══ Data supplied ══

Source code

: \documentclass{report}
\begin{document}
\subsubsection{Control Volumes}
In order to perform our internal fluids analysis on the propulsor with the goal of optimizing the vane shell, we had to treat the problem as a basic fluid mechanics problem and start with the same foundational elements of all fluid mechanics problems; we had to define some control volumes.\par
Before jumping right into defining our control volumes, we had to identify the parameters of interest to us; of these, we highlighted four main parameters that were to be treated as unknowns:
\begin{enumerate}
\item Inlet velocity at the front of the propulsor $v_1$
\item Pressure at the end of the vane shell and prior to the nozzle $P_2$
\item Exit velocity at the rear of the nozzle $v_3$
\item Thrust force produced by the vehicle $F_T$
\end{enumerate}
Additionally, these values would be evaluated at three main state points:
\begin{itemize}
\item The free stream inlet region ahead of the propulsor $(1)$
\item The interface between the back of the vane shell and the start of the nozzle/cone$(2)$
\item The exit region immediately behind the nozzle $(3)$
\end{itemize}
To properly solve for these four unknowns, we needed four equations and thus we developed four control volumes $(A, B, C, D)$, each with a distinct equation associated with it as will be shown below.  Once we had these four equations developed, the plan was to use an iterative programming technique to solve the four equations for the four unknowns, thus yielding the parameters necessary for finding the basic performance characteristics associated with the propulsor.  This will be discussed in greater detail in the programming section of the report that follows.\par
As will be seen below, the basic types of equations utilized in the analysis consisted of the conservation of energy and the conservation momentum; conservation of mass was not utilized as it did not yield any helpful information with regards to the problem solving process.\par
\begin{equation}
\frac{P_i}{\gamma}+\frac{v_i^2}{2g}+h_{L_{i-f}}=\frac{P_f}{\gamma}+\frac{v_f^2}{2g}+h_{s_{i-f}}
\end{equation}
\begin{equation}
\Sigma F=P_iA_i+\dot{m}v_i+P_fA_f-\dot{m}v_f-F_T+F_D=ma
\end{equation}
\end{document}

═══

- **Brief**
Every line above should be printed again exactly as it stands.

- **Solution to this task**
Source code

: \documentclass{report}
\begin{document}
\subsubsection{Control Volumes}
In order to perform our internal fluids analysis on the propulsor with the goal of optimizing the vane shell, we had to treat the problem as a basic fluid mechanics problem and start with the same foundational elements of all fluid mechanics problems; we had to define some control volumes.\par
Before jumping right into defining our control volumes, we had to identify the parameters of interest to us; of these, we highlighted four main parameters that were to be treated as unknowns:
\begin{enumerate}
\item Inlet velocity at the front of the propulsor $v_1$
\item Pressure at the end of the vane shell and prior to the nozzle $P_2$
\item Exit velocity at the rear of the nozzle $v_3$
\item Thrust force produced by the vehicle $F_T$
\end{enumerate}
Additionally, these values would be evaluated at three main state points:
\begin{itemize}
\item The free stream inlet region ahead of the propulsor $(1)$
\item The interface between the back of the vane shell and the start of the nozzle/cone$(2)$
\item The exit region immediately behind the nozzle $(3)$
\end{itemize}
To properly solve for these four unknowns, we needed four equations and thus we developed four control volumes $(A, B, C, D)$, each with a distinct equation associated with it as will be shown below.  Once we had these four equations developed, the plan was to use an iterative programming technique to solve the four equations for the four unknowns, thus yielding the parameters necessary for finding the basic performance characteristics associated with the propulsor.  This will be discussed in greater detail in the programming section of the report that follows.\par
As will be seen below, the basic types of equations utilized in the analysis consisted of the conservation of energy and the conservation momentum; conservation of mass was not utilized as it did not yield any helpful information with regards to the problem solving process.\par
\begin{equation}
\frac{P_i}{\gamma}+\frac{v_i^2}{2g}+h_{L_{i-f}}=\frac{P_f}{\gamma}+\frac{v_f^2}{2g}+h_{s_{i-f}}
\end{equation}
\begin{equation}
\Sigma F=P_iA_i+\dot{m}v_i+P_fA_f-\dot{m}v_f-F_T+F_D=ma
\end{equation}
\end{document}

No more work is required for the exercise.